A couple of weeks ago, I walked into a little old but new brassiere in Karen and found myself in the enclaves of what used to be a church.
I was alone except for the owner, Emma Forbes, who was compiling the previous night's tabs and restocking supplies. Inside, I got the feeling that I was back in time, more than a century.
The establishment looked like a salon bar in an 80’s British movie. Old Whiskey barrels served as tables surrounded by tall barstools with seats made from old wood. The bar counter seemed to be made from even older wood lacking the garnish of a proper finish.

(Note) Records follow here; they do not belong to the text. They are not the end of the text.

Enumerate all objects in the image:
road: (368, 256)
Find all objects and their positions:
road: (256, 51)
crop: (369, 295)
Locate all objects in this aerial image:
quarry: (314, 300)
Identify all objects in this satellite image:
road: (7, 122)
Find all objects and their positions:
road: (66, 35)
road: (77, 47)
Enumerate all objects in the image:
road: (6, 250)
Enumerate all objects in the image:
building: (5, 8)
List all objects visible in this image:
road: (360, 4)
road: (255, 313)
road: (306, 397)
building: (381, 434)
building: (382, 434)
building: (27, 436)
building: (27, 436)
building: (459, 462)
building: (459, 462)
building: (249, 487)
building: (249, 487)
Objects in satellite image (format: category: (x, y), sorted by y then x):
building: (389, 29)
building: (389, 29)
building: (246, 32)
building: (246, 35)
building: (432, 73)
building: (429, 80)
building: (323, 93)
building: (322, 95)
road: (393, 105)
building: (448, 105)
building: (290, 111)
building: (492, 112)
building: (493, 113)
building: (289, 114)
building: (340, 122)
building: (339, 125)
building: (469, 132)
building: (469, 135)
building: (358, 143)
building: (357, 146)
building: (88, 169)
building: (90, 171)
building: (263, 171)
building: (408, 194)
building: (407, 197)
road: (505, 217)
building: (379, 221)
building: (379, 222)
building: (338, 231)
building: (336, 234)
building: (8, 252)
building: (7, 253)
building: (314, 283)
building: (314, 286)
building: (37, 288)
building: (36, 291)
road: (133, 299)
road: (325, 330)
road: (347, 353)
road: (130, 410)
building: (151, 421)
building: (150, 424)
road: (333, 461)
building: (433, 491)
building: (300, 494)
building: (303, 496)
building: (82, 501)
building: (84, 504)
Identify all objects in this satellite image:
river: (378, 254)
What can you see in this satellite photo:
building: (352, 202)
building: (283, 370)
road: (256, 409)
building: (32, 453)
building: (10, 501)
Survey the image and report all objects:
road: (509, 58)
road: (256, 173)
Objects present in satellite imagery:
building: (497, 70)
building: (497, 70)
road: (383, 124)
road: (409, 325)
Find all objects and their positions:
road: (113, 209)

The old in the bar wasn’t in the bourgeois antique style that would plaster monarchs' palaces but just wood as old as sin itself with roughshod finishing. It was almost rustically pleasant.
The only thing that looked relatively new was a Harman and Kardon speaker that bursted out music in gentle spasms. The roofing was made from tiles with a distinctive 1865 emblazoned on them and with a fading red lacquering.
They had a near wild west theme and if a gentleman walked in cowboy boots with little stirrups on his heels, I would not have been surprised.
Emma told me that the 1865 bar's roots go back to an old colonial church built in Mombasa in 1865. “The church was demolished two years ago. It was dismantled and brought to Karen. Most of its parts were used to make the 1865 bar.”
I sat there for hours behind the counter nursing a sweaty beer. The bartender didn’t talk much. It was a slow Friday afternoon and I was left to the reprieve of my thoughts until another gentleman walked in, a bit buzzed and in a chatty mood.
I discovered his home in the countryside was a stone-throw from mine and for that he picked up the tab.
So, my general impression? The menu wouldn’t kill your pockets and I would wager that is as good enough of a sermon as you would get from a former church.